- INSTRUCTIONS FOR THE TASK
The reply should hold only the lines from the one with "exposure_s: 1/16" to the one with "exposure_s: 1/800", both ends kept, exactly as they appear below, without any pictures.
*** Opening of DATASET EXCERPTS ***
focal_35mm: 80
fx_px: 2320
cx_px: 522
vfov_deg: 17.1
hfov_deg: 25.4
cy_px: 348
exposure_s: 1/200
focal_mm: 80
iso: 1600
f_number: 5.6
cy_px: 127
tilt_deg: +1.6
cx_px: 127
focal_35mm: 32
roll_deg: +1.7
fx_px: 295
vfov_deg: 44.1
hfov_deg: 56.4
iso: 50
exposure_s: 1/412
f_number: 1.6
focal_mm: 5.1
*** Close of DATASET EXCERPTS ***
*** Opening of DATASET EXCERPTS ***
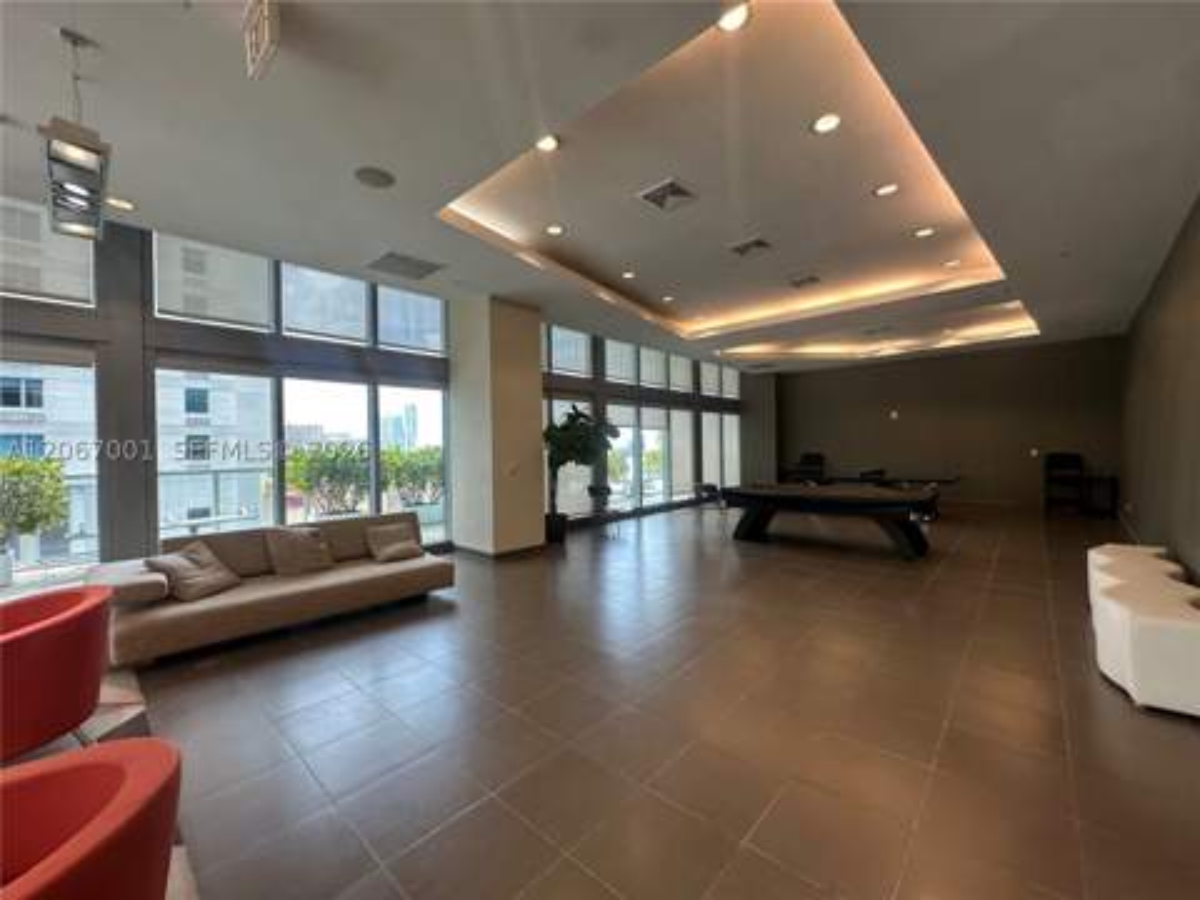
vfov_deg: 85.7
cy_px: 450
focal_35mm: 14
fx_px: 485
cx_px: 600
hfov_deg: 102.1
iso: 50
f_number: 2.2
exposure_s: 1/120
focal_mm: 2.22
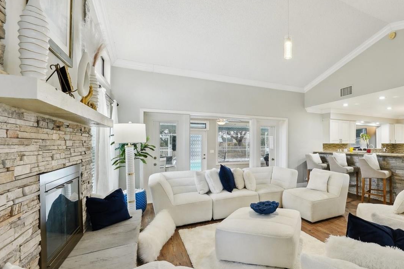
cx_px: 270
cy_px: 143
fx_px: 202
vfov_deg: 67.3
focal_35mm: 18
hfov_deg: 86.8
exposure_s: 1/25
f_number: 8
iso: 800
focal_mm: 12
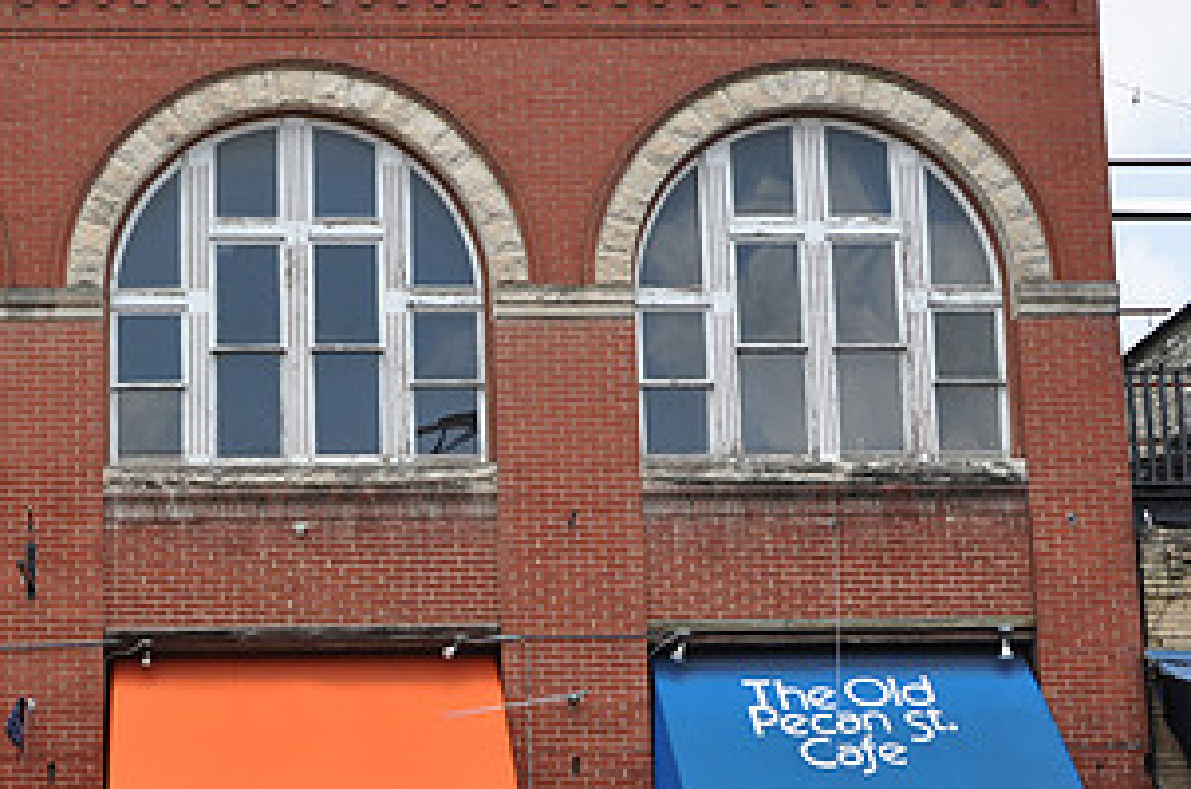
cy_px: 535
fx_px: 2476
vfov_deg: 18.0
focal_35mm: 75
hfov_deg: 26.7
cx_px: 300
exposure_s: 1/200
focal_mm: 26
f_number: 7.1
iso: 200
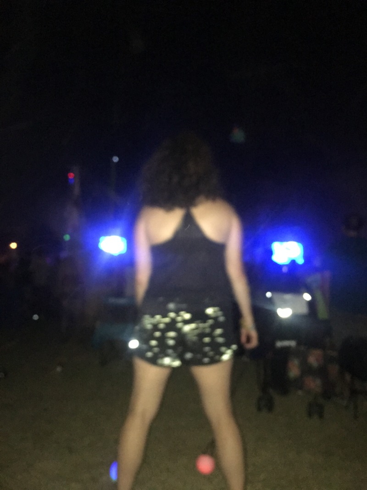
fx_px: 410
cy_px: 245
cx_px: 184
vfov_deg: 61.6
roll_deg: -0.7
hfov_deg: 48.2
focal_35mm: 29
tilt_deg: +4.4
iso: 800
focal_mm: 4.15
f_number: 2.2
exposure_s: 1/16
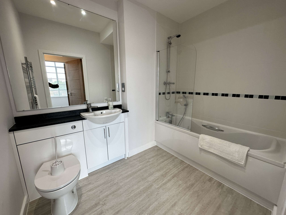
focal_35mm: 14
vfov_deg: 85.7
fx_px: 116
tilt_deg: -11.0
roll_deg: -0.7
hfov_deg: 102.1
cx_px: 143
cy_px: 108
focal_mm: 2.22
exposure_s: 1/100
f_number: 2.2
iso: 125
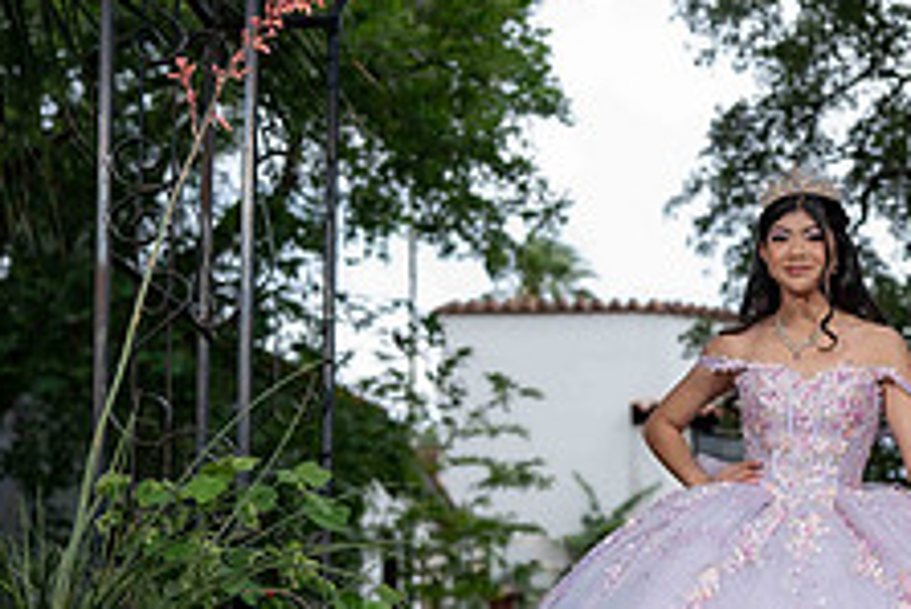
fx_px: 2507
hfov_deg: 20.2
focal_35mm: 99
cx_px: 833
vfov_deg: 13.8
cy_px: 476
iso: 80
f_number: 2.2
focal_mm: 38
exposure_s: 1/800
*** Close of DATASET EXCERPTS ***
*** Opening of DATASET EXCERPTS ***
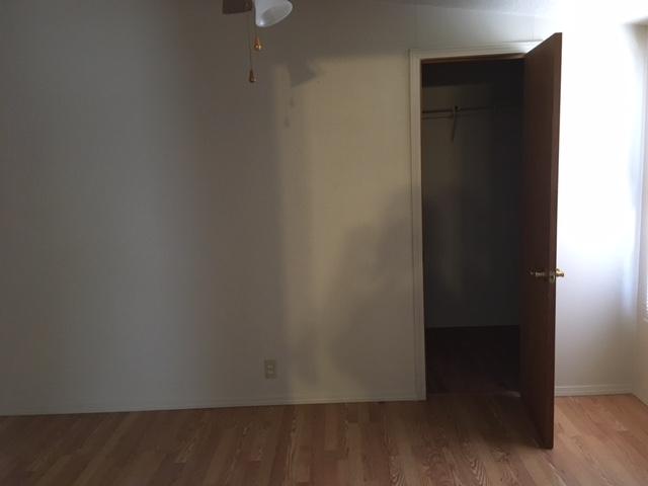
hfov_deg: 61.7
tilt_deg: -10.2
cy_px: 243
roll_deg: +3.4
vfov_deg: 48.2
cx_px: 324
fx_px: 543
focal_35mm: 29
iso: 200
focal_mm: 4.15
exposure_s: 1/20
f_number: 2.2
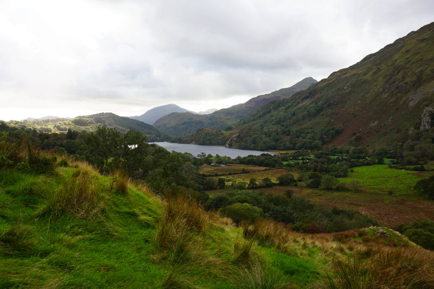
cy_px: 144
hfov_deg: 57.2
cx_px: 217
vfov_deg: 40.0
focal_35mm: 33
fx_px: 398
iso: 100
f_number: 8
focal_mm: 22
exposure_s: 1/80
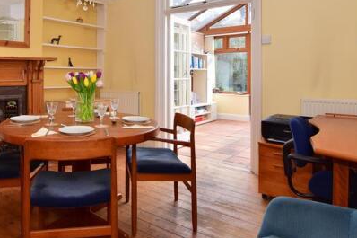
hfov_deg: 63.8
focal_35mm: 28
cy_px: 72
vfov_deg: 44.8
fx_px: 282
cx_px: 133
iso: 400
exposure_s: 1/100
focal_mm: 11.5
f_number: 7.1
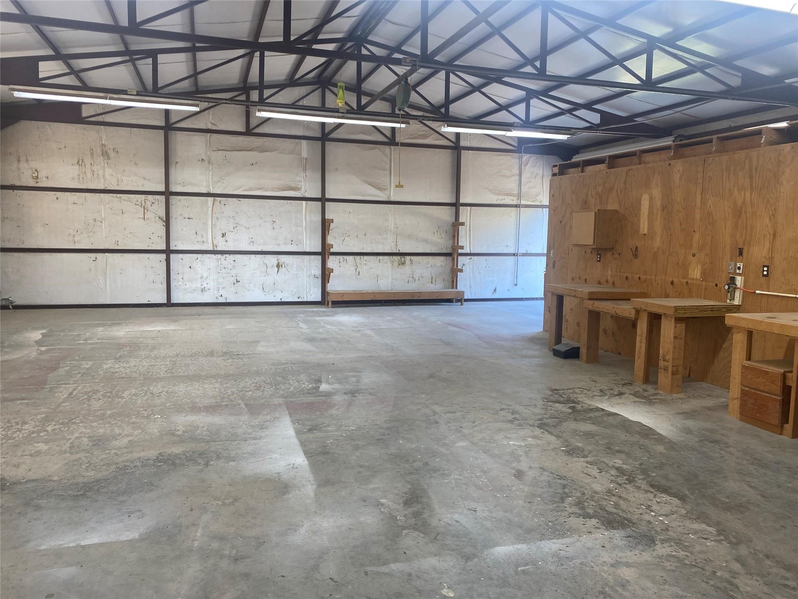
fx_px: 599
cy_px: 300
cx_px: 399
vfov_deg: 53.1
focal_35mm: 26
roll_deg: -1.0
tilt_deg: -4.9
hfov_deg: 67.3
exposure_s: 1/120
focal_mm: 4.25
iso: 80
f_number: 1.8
*** Close of DATASET EXCERPTS ***
- WORKED SOLUTION
exposure_s: 1/16
focal_35mm: 14
vfov_deg: 85.7
fx_px: 116
tilt_deg: -11.0
roll_deg: -0.7
hfov_deg: 102.1
cx_px: 143
cy_px: 108
focal_mm: 2.22
exposure_s: 1/100
f_number: 2.2
iso: 125
fx_px: 2507
hfov_deg: 20.2
focal_35mm: 99
cx_px: 833
vfov_deg: 13.8
cy_px: 476
iso: 80
f_number: 2.2
focal_mm: 38
exposure_s: 1/800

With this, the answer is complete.